Both the line with "The proposed plan" and the line with "Oil and gas" in the records below must appear in the output, along with every line between them, exactly and with nothing added.
※
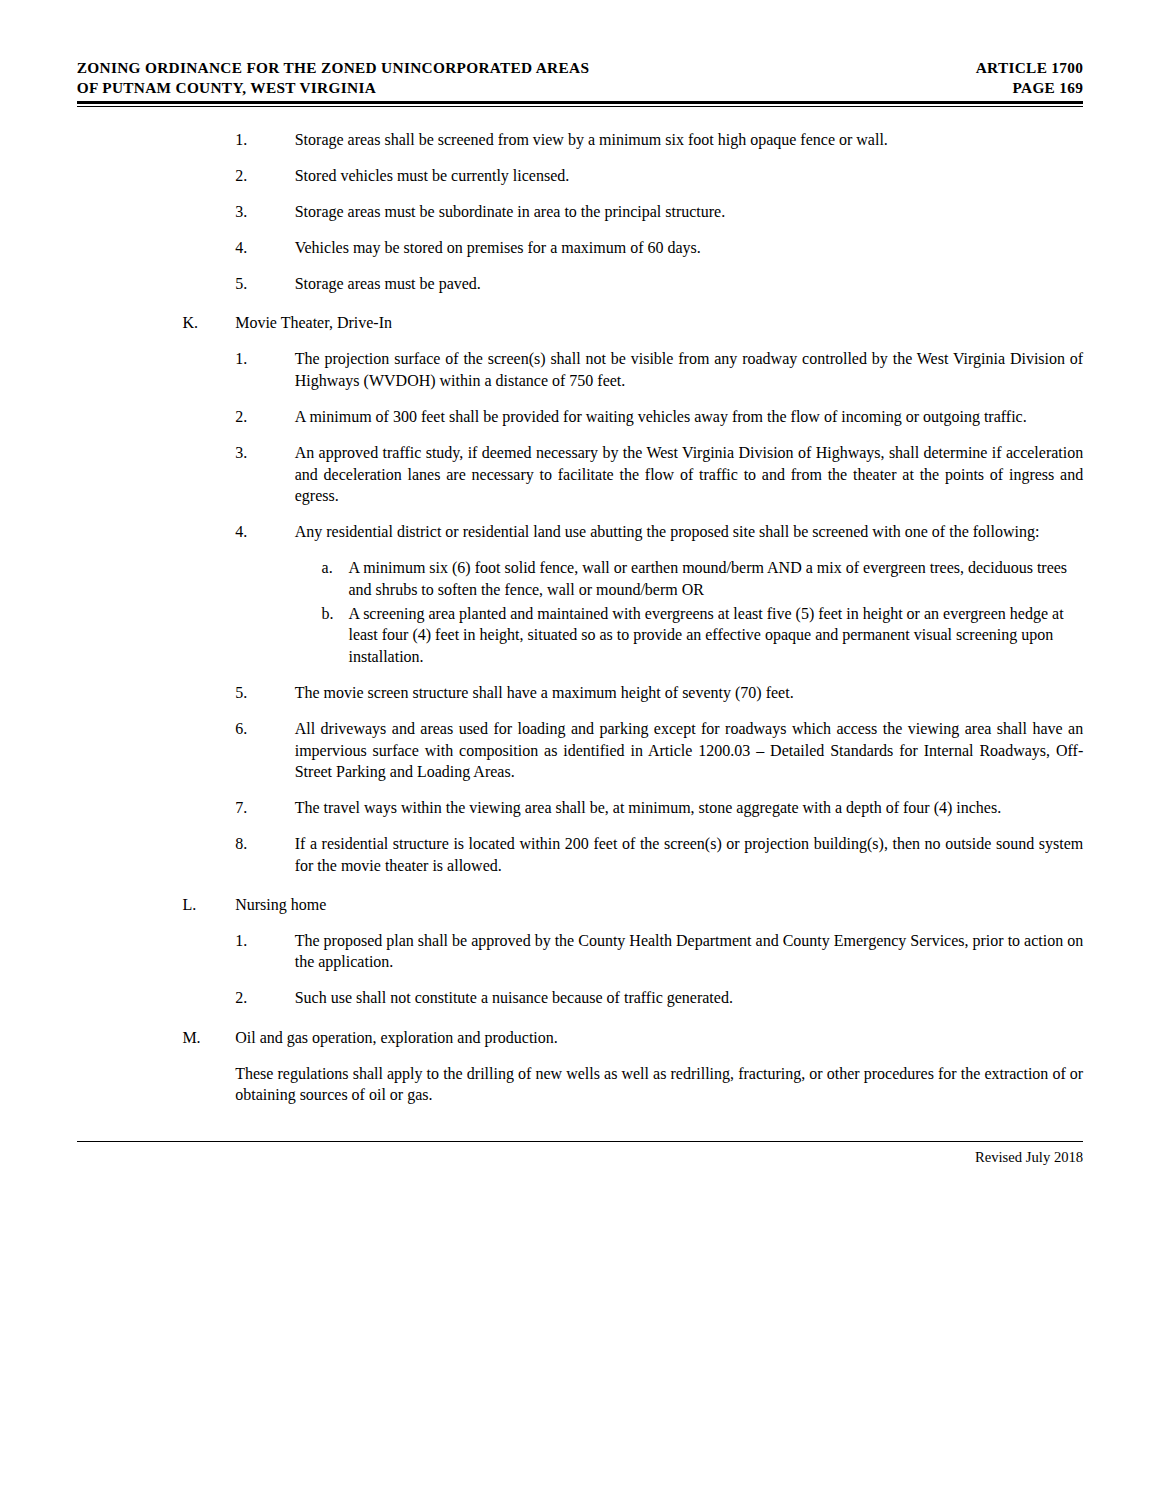Zoning Ordinance for the Zoned Unincorporated Areas
of Putnam County, West Virginia
Article 1700
Page 169
1.
Storage areas shall be screened from view by a minimum six foot high opaque fence or wall.
2.
Stored vehicles must be currently licensed.
3.
Storage areas must be subordinate in area to the principal structure.
4.
Vehicles may be stored on premises for a maximum of 60 days.
5.
Storage areas must be paved.
K.
Movie Theater, Drive-In
1.
The projection surface of the screen(s) shall not be visible from any roadway controlled by the West Virginia Division of Highways (WVDOH) within a distance of 750 feet.
2.
A minimum of 300 feet shall be provided for waiting vehicles away from the flow of incoming or outgoing traffic.
3.
An approved traffic study, if deemed necessary by the West Virginia Division of Highways, shall determine if acceleration and deceleration lanes are necessary to facilitate the flow of traffic to and from the theater at the points of ingress and egress.
4.
Any residential district or residential land use abutting the proposed site shall be screened with one of the following:
a.
A minimum six (6) foot solid fence, wall or earthen mound/berm AND a mix of evergreen trees, deciduous trees and shrubs to soften the fence, wall or mound/berm OR
b.
A screening area planted and maintained with evergreens at least five (5) feet in height or an evergreen hedge at least four (4) feet in height, situated so as to provide an effective opaque and permanent visual screening upon installation.
5.
The movie screen structure shall have a maximum height of seventy (70) feet.
6.
All driveways and areas used for loading and parking except for roadways which access the viewing area shall have an impervious surface with composition as identified in Article 1200.03 – Detailed Standards for Internal Roadways, Off-Street Parking and Loading Areas.
7.
The travel ways within the viewing area shall be, at minimum, stone aggregate with a depth of four (4) inches.
8.
If a residential structure is located within 200 feet of the screen(s) or projection building(s), then no outside sound system for the movie theater is allowed.
L.
Nursing home
1.
The proposed plan shall be approved by the County Health Department and County Emergency Services, prior to action on the application.
2.
Such use shall not constitute a nuisance because of traffic generated.
M.
Oil and gas operation, exploration and production.
These regulations shall apply to the drilling of new wells as well as redrilling, fracturing, or other procedures for the extraction of or obtaining sources of oil or gas.
Revised July 2018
※
▶ _Response area_:
The proposed plan shall be approved by the County Health Department and County Emergency Services, prior to action on the application.
2.
Such use shall not constitute a nuisance because of traffic generated.
M.
Oil and gas operation, exploration and production.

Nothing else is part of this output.